Daya beli terancam merosot

Kamis, 15 Maret 2012 - 10:10 WIB
Daya beli terancam merosot
Daya beli terancam merosot
A A A
Sindonews.com – Asosiasi Pengusaha Indonesia (Apindo) meminta rencana kenaikan tarif tenaga listrik tahun ini ditunda karena akan menurunkan daya beli masyarakat dan menggerus pertumbuhan industri nasional.

Ketua Umum Apindo Sofjan Wanandi mengatakan,kenaikan tarif tenaga listrik (TTL) sebaiknya dilakukan tahun depan. Dia menegaskan, realisasi pertumbuhan industri nasional tahun lalu sebesar 6,83 persen akan terkoreksi apabila kenaikan tarif listrik jadi diberlakukan pemerintah tahun ini. Pertumbuhan industri bahkan bisa anjlok menjadi sekitar enam persen tahun ini. “Kita minta kenaikan tarif listrik tahun ini ditunda hingga tahun depan. Kalau jadi naik 10 persen tahun ini, pertumbuhan industri tahun lalu bisa terkoreksi menjadi enam persen. Sama dengan tahun lalu saja sudah bagus,” kata Sofjan dalam jumpa pers di Jakarta kemarin.

Dia menjelaskan, kenaikan tarif listrik yang direncanakan akan berlaku secara bertahap sebanyak tiga kali mulai Mei mendatang tetap akan menimbulkan beban bagi industri nasional. Dia menegaskan, kenaikan tarif listrik hingga tiga kali tidak ada artinya. Dia khawatir setiap tiga bulan sekali saat ada kenaikan tarif listrik akan menimbulkan perdebatan lagi. Sofjan menuturkan,kenaikan tarif listrik tahun ini akan berdampak terhadap daya beli masyarakat.“Masyarakat sampai mana kemampuan daya belinya. Kami tidak mampu menghadapi kenaikan tarif listrik itu sekarang,”tegasnya.

Kenaikan tarif listrik, menurut Sofjan, berbeda dengan kenaikan harga bahan bakar minyak (BBM). “Kalau BBM dampaknya tidak langsung yakni kenaikan tarif transportasi. Kalau tarif listrik naik, itu dampaknya langsung ke kita (kalangan dunia usaha),” tandasnya. Menteri Perindustrian MS Hidayat mengatakan, pihaknya tetap optimistis target pertumbuhan industri sekitar 7,2 persen tahun ini bisa tercapai meski tarif listrik naik 10 persen. “Tinggal menunggu persetujuan DPR. Semua dampak sosial sedang diantisipasi pemerintah,” papar Hidayat.

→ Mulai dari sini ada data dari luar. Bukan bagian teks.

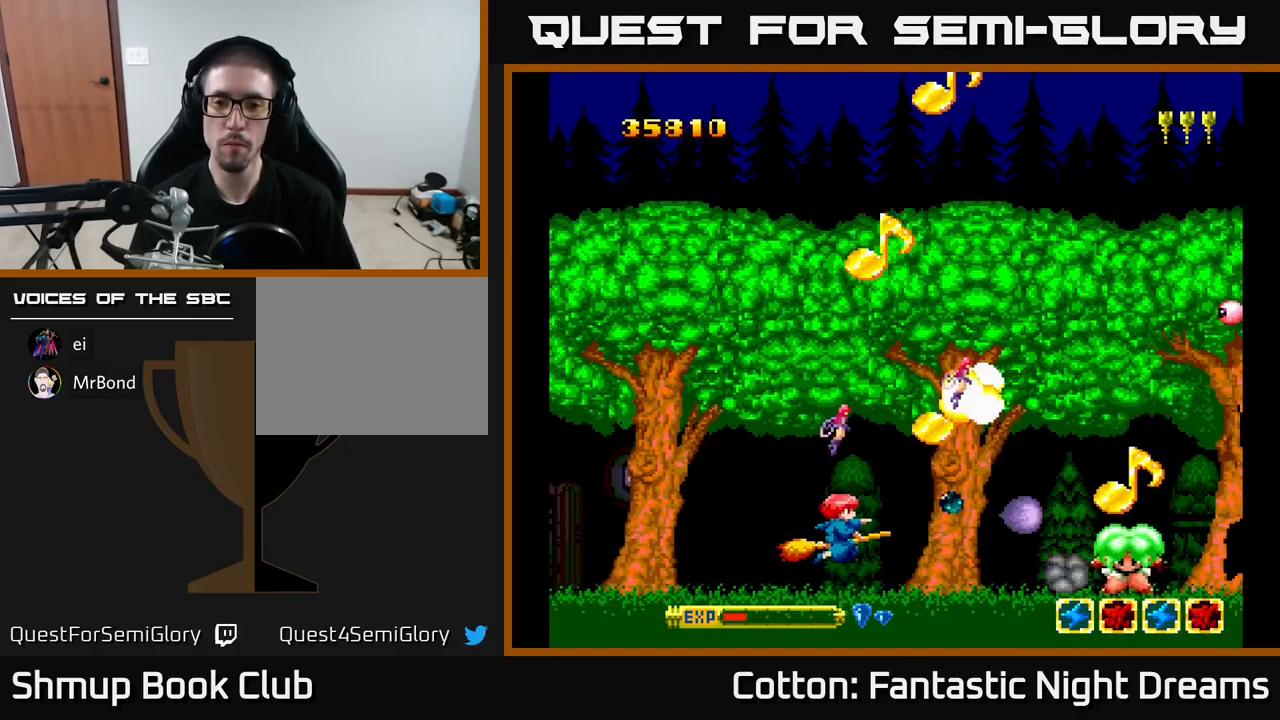
{"buttons": ["Y", "DPAD_UP"], "right_stick": "center", "events": [[100, "DPAD_RIGHT", "down"], [117, "DPAD_DOWN", "down"], [283, "DPAD_DOWN", "up"], [299, "DPAD_RIGHT", "up"], [499, "B", "up"], [499, "DPAD_UP", "down"]]}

Berdasarkan simulasi yang dilakukan oleh Apindo,kenaikan tarif listrik sebesar 10 persen akan menimbulkan beban sekitar Rp47 juta hingga Rp37 miliar per tahun per perusahaan. Simulasi itu dilakukan terhadap sembilan sektor yakni semen, sepatu, besi dan baja, kaca, makanan dan minuman, tekstil dan produk tekstil (TPT), kosmetika, jamu, serta hotel dan mal. Perusahaan semen bisa menghabiskan dana sekitar Rp37,53 miliar per tahun apabila tarif listrik naik 10 persen. Namun, itu bergantung pada seberapa besar daya listrik yang digunakan.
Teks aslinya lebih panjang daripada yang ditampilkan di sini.